▶ **WORK INSTRUCTIONS**: Lines from the one containing "middle mcp: (212, 154)" through the end of the data are to be returned exactly, and no others.

Segment Start: TASK INPUTS

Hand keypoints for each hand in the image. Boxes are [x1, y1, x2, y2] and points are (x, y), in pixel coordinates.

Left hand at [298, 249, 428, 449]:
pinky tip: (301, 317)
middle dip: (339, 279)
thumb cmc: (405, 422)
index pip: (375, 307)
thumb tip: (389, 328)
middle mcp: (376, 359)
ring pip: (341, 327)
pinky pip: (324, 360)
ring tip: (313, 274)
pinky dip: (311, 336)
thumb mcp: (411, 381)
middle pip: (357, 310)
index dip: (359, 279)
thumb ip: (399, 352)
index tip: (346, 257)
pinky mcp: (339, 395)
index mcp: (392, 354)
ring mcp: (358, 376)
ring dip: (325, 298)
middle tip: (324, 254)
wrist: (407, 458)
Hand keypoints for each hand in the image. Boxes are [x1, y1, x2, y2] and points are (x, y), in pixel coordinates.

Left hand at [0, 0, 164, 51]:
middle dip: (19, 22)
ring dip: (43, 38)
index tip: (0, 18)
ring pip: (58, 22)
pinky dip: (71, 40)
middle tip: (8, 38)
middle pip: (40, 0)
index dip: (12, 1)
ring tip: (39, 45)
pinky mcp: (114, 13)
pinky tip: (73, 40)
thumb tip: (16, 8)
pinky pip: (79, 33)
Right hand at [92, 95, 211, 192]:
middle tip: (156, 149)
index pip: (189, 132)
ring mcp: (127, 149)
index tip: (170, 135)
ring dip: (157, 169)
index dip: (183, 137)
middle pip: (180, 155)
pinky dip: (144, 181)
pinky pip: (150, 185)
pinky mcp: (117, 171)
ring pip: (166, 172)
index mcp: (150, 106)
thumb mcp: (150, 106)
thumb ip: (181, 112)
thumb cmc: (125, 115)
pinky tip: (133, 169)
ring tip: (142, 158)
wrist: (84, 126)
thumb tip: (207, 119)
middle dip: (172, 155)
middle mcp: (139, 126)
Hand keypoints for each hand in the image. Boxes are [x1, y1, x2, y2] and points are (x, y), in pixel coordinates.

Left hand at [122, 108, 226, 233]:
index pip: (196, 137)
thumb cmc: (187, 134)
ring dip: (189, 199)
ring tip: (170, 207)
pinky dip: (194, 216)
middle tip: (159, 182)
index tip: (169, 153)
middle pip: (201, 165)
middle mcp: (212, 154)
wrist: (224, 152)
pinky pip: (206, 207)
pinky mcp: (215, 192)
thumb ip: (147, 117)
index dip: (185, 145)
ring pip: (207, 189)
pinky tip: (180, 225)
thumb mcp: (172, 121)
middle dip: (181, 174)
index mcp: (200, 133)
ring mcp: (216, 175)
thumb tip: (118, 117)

Segment End: TASK INPUTS

▶ **EXERCISE RESPONSE**:
middle mcp: (212, 154)
wrist: (224, 152)
pinky pip: (206, 207)
pinky mcp: (215, 192)
thumb ip: (147, 117)
index dip: (185, 145)
ring pip: (207, 189)
pinky tip: (180, 225)
thumb mcp: (172, 121)
middle dip: (181, 174)
index mcp: (200, 133)
ring mcp: (216, 175)
thumb tip: (118, 117)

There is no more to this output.